Material for the task START

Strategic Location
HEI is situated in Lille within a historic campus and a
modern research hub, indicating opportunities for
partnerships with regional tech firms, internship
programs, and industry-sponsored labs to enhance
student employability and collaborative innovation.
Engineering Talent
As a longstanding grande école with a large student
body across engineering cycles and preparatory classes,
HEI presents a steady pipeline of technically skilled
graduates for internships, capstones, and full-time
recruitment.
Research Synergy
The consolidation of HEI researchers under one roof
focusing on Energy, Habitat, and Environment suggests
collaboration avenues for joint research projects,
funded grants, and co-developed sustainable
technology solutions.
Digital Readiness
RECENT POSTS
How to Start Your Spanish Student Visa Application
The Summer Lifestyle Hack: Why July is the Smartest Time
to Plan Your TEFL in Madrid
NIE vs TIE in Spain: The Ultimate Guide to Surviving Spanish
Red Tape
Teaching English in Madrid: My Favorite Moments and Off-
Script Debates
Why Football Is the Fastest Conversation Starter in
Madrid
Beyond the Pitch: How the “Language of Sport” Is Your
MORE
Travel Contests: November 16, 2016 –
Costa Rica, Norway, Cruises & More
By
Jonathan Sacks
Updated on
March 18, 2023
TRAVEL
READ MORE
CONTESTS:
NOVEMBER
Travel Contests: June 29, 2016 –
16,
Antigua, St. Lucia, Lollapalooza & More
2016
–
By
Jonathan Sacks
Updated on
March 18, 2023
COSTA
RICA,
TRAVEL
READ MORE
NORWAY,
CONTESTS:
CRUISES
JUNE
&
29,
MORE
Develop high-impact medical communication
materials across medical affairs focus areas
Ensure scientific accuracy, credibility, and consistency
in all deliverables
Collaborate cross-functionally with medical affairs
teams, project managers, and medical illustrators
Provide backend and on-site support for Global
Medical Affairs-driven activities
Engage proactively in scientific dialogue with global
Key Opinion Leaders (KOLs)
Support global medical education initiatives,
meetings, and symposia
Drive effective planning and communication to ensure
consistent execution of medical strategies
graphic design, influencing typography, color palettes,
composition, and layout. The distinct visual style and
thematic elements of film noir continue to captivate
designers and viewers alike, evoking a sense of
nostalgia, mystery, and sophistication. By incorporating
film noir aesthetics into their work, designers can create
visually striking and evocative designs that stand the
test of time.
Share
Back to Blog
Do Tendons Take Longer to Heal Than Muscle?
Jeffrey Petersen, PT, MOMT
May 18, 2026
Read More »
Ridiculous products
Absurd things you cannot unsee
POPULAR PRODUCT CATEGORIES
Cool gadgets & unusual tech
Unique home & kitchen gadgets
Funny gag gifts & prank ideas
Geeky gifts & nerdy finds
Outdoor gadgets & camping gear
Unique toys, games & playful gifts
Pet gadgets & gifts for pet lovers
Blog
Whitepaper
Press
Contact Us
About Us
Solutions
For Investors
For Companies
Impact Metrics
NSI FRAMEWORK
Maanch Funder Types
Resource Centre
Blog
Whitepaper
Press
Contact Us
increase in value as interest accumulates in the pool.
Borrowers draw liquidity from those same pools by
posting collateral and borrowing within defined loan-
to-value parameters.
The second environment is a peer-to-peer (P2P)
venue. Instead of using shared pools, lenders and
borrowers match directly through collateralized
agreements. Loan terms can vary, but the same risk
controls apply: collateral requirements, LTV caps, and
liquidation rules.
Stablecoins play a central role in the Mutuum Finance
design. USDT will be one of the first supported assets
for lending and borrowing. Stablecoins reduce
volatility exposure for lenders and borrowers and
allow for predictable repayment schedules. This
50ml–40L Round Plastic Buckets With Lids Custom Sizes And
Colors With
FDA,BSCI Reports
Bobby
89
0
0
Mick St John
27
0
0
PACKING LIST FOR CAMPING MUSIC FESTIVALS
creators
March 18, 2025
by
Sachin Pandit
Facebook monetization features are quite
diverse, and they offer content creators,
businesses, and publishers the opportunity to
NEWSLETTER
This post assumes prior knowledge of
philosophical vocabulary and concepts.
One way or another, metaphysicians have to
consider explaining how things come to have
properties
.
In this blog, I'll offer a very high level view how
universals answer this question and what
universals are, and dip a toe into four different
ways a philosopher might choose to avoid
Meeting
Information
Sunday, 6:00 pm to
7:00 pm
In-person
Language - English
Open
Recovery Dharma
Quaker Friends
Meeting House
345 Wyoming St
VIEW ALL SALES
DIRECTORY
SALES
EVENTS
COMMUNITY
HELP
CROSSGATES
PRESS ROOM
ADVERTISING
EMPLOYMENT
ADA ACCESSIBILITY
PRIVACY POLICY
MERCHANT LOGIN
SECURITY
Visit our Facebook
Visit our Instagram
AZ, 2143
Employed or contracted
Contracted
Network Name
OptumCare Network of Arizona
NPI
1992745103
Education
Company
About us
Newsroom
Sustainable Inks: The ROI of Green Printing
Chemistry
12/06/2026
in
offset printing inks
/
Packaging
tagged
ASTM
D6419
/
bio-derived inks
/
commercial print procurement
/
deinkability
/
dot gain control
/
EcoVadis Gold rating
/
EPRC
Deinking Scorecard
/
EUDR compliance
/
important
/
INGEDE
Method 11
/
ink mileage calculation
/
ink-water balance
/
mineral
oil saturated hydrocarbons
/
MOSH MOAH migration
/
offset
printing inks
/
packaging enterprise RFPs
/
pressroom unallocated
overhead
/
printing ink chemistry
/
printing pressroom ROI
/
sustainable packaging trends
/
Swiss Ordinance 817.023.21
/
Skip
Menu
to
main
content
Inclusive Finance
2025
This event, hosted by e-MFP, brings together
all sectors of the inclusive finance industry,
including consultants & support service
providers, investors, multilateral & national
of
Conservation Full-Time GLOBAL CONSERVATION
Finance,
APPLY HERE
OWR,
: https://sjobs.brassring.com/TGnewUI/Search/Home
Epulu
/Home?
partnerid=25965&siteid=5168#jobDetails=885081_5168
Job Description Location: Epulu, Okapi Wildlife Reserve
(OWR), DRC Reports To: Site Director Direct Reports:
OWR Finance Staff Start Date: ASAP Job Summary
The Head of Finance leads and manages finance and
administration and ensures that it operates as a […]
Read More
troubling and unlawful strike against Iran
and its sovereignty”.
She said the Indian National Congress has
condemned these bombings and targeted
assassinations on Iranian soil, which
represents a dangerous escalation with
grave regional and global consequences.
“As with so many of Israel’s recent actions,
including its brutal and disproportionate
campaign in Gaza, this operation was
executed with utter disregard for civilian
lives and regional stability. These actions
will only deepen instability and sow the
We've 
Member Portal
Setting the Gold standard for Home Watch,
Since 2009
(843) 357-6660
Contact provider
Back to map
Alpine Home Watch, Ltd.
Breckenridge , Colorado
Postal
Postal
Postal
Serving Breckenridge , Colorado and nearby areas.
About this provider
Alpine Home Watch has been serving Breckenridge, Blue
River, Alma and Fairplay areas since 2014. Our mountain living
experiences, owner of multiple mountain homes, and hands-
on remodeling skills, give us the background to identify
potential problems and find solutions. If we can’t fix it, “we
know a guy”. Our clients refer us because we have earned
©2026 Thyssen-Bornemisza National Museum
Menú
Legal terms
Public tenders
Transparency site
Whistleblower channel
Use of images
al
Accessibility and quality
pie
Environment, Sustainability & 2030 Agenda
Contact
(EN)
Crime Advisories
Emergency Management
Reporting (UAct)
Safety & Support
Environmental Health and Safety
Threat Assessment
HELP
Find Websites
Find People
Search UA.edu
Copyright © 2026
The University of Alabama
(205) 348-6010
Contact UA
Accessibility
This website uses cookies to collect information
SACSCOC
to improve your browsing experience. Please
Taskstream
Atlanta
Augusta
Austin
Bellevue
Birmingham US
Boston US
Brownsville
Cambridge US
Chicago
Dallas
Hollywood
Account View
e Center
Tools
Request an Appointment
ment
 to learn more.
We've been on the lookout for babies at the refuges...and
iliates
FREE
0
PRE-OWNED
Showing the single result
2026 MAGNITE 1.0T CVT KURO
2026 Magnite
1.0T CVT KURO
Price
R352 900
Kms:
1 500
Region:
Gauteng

Material for the task END

- **Description of the task**: Lay out every line from the beginning of the material through the line containing "The consolidation of", inclusive, as a JSON list of strings with one string per line and no blank lines.

- **Exercise output**:
[
  "Strategic Location",
  "HEI is situated in Lille within a historic campus and a",
  "modern research hub, indicating opportunities for",
  "partnerships with regional tech firms, internship",
  "programs, and industry-sponsored labs to enhance",
  "student employability and collaborative innovation.",
  "Engineering Talent",
  "As a longstanding grande école with a large student",
  "body across engineering cycles and preparatory classes,",
  "HEI presents a steady pipeline of technically skilled",
  "graduates for internships, capstones, and full-time",
  "recruitment.",
  "Research Synergy",
  "The consolidation of HEI researchers under one roof"
]